Cameron’s Conservative Party rival Boris Johnson, the former London mayor who became the most recognisable face of the Leave camp, is now widely tipped to seek his job.
“We can find our voice in the world again, a voice that is commensurate with the fifth-biggest economy on earth,” Johnson said.
The “Leave” victory also threatens to shatter the unity of the UK, with Scotland and Northern Ireland voting to remain in while England – barring big cities like London – and Wales supported out.

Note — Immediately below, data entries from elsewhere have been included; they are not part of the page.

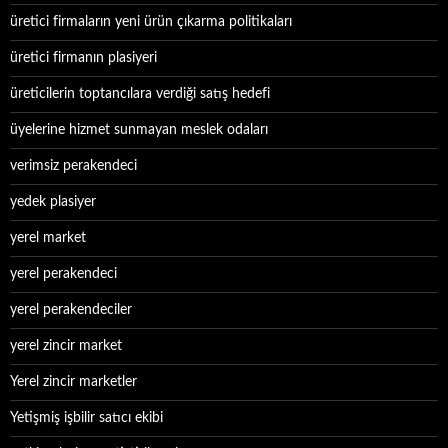
üretici firmaların yeni ürün çıkarma politikaları
üretici firmanın plasiyeri
üreticilerin toptancılara verdiği satış hedefi
üyelerine hizmet sunmayan meslek odaları
verimsiz perakendeci
yedek plasiyer
yerel market
yerel perakendeci
yerel perakendeciler
yerel zincir market
Yerel zincir marketler
Yetişmiş işbilir satıcı ekibi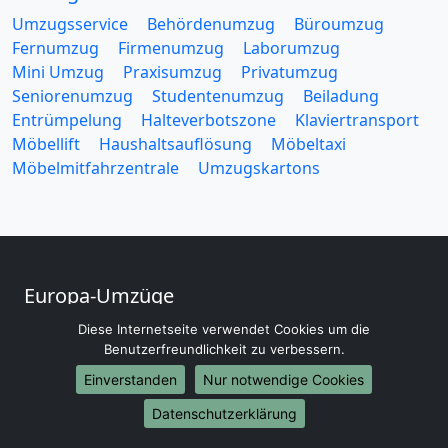
Umzugsservice
Behördenumzug
Büroumzug
Fernumzug
Firmenumzug
Laborumzug
Mini Umzug
Praxisumzug
Privatumzug
Seniorenumzug
Studentenumzug
Beiladung
Entrümpelung
Halteverbotszone
Klaviertransport
Möbellift
Haushaltsauflösung
Möbeltaxi
Möbelmitfahrzentrale
Umzugskartons
Europa-Umzüge
Umzug von Marl nach Belarus
Diese Internetseite verwendet Cookies um die
Umzug von Marl nach Belgien
Benutzerfreundlichkeit zu verbessern.
Umzug von Marl nach Bulgarien
Einverstanden
Nur notwendige Cookies
Umzug von Marl nach Dänemark
Datenschutzerklärung
Umzug von Marl nach England
Umzug von Marl nach Portugal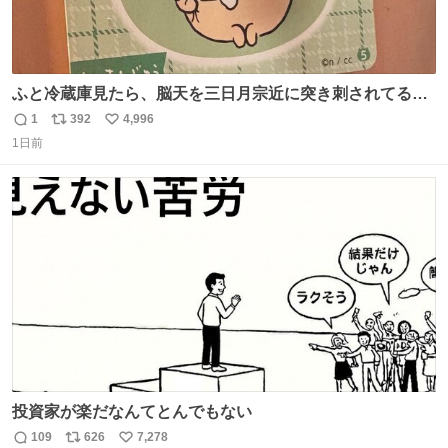
ふと冷蔵庫見たら、脳天を三日月宗近に突き刺されてるく
りまんじゅうパイセンが
1
392
4,996
返
リ
い
1日前
信
ポ
い
数
ス
ね
ト
数
数
投資家が楽だなんてとんでもない
109
626
7,278
返
リ
い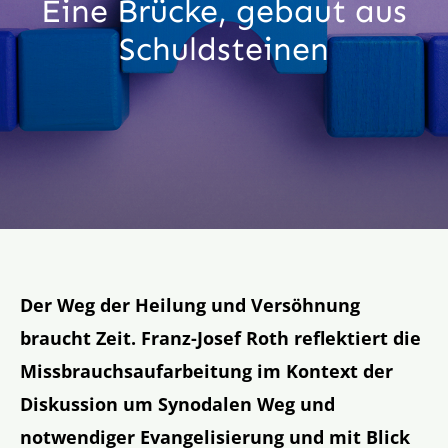
Eine Brücke, gebaut aus
Aktion
Schuldsteinen
Veröffentlichungen
Der Weg der Heilung und Versöhnung
braucht Zeit. Franz-Josef Roth reflektiert die
Missbrauchsaufarbeitung im Kontext der
Diskussion um Synodalen Weg und
notwendiger Evangelisierung und mit Blick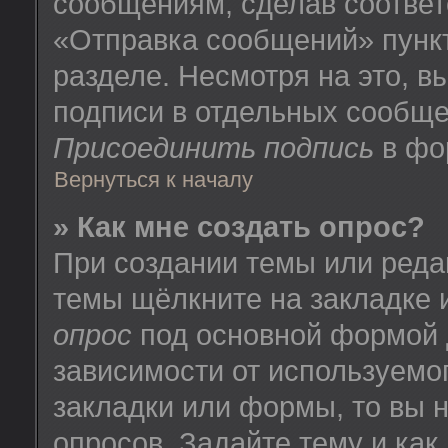
сообщениям, сделав соотве
«Отправка сообщений» пунк
разделе. Несмотря на это, 
подписи в отдельных сообще
Присоединить подпись
в фо
Вернуться к началу
» Как мне создать опрос?
При создании темы или реда
темы щёлкните на закладке
опрос
под основной формой 
зависимости от используемог
закладки или формы, то вы н
опросов. Задайте тему и как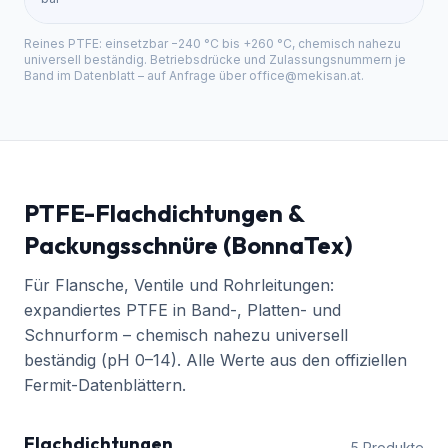
Reines PTFE: einsetzbar −240 °C bis +260 °C, chemisch nahezu
universell beständig. Betriebsdrücke und Zulassungsnummern je
Band im Datenblatt – auf Anfrage über
office@mekisan.at
.
PTFE-Flachdichtungen &
Packungsschnüre (BonnaTex)
Für Flansche, Ventile und Rohrleitungen:
expandiertes PTFE in Band-, Platten- und
Schnurform – chemisch nahezu universell
beständig (pH 0–14). Alle Werte aus den offiziellen
Fermit-Datenblättern.
Flachdichtungen
5
Produkte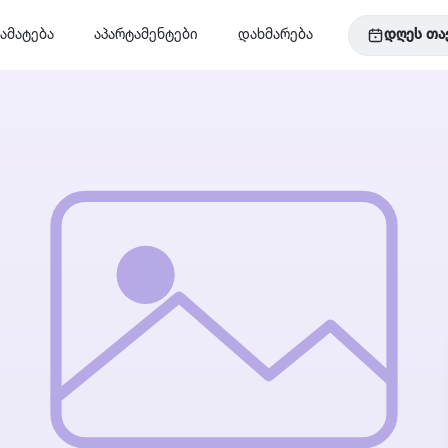
ამატება
აპარტამენტები
დახმარება
დღეს თა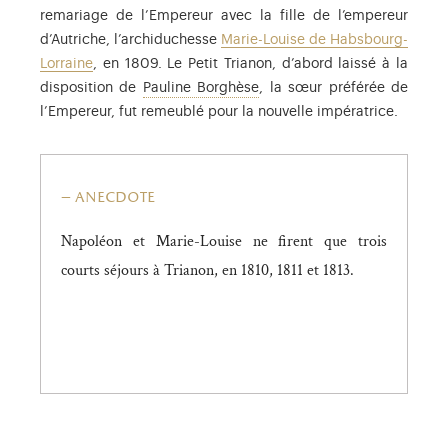
remariage de l’Empereur avec la fille de l’empereur
d’Autriche, l’archiduchesse
Marie-Louise de Habsbourg-
Lorraine
, en 1809. Le Petit Trianon, d’abord laissé à la
Pauline Bonaparte (1780-1825
disposition de
Pauline Borghèse
, la sœur préférée de
l’Empereur, fut remeublé pour la nouvelle impératrice.
anecdote
Napoléon et Marie-Louise ne firent que trois
courts séjours à Trianon, en 1810, 1811 et 1813.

Nicola Sturgeon, Scottish first minister, said a second independence vote was now “highly likely” after a 2014 referendum backed staying in the UK.
“The option of a second referendum must be on the table and it is on the table,” she said, declaring it was “democratically unacceptable” for Scotland to be dragged out of the EU against its will.

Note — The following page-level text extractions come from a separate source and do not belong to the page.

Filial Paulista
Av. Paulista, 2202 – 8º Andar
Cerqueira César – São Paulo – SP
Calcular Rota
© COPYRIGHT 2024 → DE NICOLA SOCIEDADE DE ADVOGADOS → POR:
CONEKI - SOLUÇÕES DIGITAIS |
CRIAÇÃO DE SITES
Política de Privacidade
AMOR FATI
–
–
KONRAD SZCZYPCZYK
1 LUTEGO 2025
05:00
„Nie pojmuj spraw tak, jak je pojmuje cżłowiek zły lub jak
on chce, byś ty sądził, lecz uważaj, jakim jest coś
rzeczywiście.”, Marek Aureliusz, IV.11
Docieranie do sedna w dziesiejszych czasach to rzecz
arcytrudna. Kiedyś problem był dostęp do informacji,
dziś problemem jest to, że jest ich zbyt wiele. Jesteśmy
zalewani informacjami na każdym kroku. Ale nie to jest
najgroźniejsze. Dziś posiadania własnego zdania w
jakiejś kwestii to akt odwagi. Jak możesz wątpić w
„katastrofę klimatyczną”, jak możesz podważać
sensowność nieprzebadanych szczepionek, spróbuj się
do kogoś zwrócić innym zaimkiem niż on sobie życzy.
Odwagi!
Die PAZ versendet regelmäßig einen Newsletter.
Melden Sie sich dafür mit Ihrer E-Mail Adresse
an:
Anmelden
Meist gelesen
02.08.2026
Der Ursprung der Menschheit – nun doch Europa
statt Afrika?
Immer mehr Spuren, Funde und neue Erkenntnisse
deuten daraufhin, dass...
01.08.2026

The Scottish parliament is due to meet for an emergency session early on Saturday.
In Northern Ireland, the nationalist Sinn Fein party seized on the result to call for a vote on reunification with the Irish Republic.
The possibility of such a vote is included in the 1998 peace accord that largely ended three decades of violence in the province, but leaders north and south of the border were quick to dismiss the idea.
Highlighting the discord, a petition demanding a second EU referendum had gathered more than one million signatures on Saturday morning.
The result caused the pound to fall to a 31-year low of $1.3229 at one point but it recovered some ground after the Bank of England said it stood ready to pump £250bn ($370bn) into the financial system to avert a crisis.
European stock markets dropped around 8 percent at opening before recovering later, while British bank shares lost a quarter of their value in morning trade.
Credit rating agency Moody’s downgraded the UK’s economic outlook from stable to negative, saying Britain faces “a prolonged period of uncertainty … with negative implications for the country’s medium-term growth outlook”.
Huge questions also face the large numbers of British expatriates who live and work freely elsewhere in the EU, as well the fate of EU citizens who live and work in Britain.